• _DIRECTIONS FOR THIS TASK_:
Taking the data below, please print only the lines from the line holding "Introduction to Knowledge Graph Embedding" to the line holding "# A digital", inclusive, with pictures omitted.

• _SOURCE DATA_:
══════
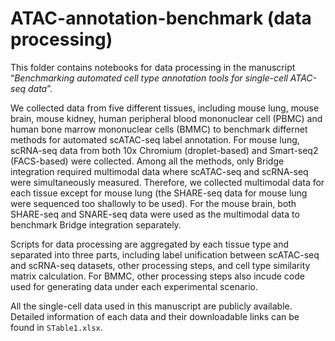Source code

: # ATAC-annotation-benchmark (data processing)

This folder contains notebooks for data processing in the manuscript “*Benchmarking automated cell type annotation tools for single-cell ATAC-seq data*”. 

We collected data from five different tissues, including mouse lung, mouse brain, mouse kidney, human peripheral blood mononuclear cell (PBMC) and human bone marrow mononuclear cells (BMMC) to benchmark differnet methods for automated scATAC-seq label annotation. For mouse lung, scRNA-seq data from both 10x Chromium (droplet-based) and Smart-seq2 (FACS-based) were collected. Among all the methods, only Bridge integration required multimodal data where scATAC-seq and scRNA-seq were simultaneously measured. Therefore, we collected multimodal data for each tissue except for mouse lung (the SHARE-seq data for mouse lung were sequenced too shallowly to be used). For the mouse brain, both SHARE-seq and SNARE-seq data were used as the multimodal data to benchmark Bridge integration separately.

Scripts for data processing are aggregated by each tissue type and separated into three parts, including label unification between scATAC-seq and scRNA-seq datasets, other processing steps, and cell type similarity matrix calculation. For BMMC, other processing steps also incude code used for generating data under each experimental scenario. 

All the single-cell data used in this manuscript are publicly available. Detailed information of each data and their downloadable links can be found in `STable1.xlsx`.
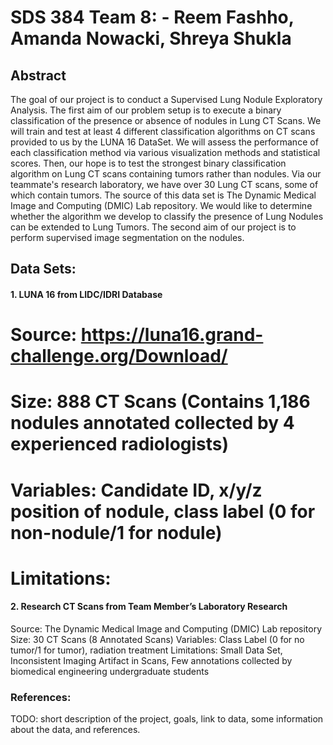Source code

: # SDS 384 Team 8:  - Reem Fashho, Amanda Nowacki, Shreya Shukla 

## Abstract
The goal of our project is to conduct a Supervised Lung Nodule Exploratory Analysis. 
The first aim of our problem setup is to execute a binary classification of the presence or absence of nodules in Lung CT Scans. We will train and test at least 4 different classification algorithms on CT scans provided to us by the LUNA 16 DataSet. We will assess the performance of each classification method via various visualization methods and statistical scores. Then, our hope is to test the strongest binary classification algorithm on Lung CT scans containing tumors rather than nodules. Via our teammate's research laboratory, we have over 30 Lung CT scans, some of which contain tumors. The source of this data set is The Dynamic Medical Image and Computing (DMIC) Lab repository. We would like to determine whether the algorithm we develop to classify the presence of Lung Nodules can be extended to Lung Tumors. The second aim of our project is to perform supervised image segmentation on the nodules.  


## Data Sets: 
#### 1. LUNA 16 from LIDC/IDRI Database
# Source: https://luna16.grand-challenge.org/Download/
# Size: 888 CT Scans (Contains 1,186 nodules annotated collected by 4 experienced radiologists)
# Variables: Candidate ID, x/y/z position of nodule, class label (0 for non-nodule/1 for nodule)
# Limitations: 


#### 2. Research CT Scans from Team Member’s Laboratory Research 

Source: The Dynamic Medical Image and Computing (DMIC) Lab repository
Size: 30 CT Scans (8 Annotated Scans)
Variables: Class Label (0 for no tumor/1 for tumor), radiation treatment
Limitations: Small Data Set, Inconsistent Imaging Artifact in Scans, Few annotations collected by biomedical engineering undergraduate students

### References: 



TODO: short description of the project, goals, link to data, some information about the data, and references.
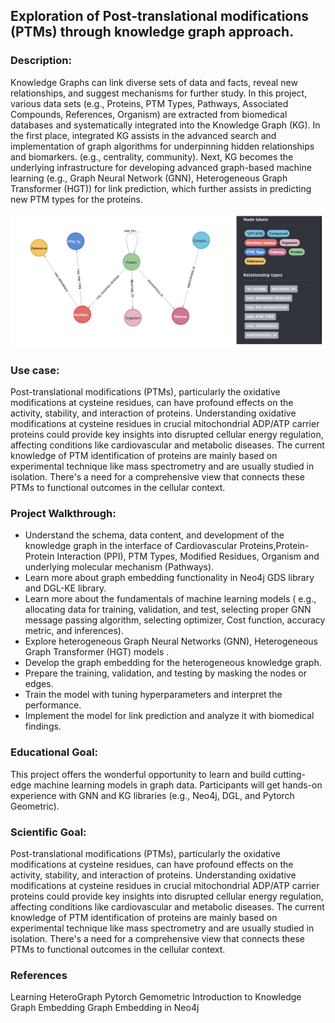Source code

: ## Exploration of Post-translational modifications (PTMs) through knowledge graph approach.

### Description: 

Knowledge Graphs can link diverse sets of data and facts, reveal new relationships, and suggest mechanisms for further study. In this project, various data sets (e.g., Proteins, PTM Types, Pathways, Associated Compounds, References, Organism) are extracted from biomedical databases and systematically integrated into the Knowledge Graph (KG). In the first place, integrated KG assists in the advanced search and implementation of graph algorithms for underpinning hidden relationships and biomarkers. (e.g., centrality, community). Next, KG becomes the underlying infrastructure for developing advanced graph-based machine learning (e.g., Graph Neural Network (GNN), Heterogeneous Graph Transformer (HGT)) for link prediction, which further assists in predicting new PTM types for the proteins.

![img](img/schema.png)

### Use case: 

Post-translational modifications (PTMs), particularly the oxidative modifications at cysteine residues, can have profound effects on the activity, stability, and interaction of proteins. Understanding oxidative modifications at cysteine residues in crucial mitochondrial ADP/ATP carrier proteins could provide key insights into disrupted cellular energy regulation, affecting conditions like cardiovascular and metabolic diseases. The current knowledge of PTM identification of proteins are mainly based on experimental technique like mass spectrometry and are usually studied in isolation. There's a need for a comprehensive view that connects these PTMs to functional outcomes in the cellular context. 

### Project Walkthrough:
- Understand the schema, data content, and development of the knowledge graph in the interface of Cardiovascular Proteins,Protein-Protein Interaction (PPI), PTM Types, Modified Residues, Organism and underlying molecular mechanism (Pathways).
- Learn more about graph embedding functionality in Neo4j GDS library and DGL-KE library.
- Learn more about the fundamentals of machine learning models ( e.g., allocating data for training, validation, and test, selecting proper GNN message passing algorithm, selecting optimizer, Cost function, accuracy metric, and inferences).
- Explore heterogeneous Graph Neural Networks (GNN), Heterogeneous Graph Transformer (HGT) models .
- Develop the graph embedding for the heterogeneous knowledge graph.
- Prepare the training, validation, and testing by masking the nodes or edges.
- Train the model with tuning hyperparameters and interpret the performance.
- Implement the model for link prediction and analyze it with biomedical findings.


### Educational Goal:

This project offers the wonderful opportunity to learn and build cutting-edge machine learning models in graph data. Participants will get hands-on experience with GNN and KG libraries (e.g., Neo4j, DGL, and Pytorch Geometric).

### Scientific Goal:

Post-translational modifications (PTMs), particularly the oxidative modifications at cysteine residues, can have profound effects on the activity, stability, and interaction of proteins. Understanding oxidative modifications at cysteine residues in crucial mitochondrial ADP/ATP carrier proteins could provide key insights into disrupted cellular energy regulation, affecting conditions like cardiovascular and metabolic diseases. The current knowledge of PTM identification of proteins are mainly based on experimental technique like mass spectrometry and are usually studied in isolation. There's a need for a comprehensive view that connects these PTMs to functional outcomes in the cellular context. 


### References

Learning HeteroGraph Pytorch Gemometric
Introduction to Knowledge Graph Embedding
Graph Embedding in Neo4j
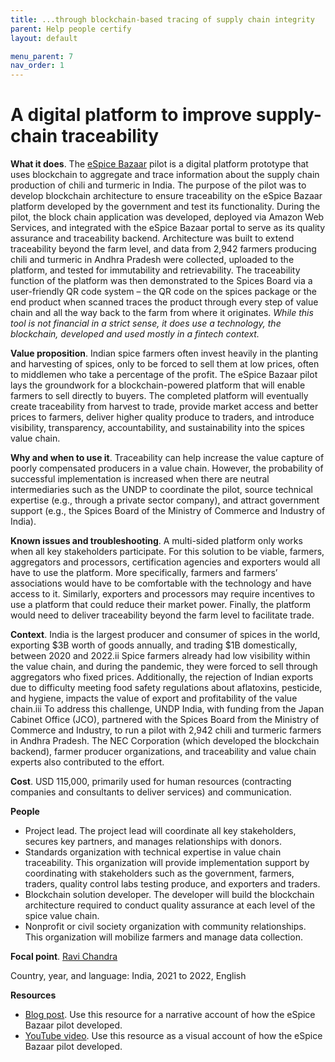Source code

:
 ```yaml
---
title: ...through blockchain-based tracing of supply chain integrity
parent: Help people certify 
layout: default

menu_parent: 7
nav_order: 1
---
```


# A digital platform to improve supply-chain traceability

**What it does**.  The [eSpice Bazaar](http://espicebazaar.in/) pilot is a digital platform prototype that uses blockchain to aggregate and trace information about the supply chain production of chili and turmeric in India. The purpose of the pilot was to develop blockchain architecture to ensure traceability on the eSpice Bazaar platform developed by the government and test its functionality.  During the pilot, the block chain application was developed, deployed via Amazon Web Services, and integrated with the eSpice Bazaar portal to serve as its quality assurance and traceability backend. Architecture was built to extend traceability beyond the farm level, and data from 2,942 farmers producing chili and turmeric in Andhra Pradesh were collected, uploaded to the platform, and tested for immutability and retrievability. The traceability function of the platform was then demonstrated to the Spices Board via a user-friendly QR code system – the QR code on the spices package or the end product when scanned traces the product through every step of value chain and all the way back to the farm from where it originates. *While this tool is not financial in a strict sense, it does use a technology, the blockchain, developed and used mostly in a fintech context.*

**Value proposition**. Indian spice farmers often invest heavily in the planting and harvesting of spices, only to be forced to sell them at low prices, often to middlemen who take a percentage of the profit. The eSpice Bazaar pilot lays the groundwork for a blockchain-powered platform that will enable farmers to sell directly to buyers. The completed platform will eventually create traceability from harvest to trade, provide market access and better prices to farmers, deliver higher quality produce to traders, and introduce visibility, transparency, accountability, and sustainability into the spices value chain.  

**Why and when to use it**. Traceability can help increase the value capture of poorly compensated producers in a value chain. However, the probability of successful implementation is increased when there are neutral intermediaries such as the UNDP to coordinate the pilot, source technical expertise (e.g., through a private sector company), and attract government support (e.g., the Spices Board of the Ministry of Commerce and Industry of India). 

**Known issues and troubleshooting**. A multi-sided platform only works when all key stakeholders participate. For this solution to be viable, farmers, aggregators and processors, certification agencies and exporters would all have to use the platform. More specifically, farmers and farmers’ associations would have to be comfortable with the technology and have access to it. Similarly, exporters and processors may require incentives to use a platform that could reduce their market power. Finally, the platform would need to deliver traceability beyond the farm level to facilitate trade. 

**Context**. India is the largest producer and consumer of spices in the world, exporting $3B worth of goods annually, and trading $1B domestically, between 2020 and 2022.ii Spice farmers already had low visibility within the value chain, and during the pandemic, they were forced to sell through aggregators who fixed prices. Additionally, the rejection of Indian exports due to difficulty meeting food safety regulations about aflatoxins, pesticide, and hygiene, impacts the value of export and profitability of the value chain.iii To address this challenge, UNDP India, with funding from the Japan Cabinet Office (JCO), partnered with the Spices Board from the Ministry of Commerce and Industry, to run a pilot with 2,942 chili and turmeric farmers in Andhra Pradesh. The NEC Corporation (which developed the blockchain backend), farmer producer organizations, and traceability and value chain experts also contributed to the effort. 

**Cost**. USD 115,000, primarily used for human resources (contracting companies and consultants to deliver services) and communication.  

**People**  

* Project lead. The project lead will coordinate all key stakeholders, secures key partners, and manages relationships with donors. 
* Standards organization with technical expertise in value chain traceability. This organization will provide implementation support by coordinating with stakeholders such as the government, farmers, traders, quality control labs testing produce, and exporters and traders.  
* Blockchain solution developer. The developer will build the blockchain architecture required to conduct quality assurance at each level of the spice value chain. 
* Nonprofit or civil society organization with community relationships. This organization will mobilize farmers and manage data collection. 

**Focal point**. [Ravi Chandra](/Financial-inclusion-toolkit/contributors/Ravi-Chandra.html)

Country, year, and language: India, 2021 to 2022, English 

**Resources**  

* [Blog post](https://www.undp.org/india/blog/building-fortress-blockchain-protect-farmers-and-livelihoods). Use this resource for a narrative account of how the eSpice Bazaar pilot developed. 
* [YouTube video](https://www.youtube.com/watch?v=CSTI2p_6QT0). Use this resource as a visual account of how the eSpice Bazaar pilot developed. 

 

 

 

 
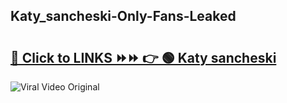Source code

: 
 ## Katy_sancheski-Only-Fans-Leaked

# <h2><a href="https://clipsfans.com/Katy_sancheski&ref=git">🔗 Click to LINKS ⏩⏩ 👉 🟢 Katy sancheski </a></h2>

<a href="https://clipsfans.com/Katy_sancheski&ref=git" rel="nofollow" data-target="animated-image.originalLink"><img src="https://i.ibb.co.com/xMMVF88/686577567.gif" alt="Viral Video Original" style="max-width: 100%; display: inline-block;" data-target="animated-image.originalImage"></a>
══════
• _ANSWER TO THE EXERCISE_:
Introduction to Knowledge Graph Embedding
Graph Embedding in Neo4j
Source code

:
 ```yaml
---
title: ...through blockchain-based tracing of supply chain integrity
parent: Help people certify 
layout: default

menu_parent: 7
nav_order: 1
---
```


# A digital platform to improve supply-chain traceability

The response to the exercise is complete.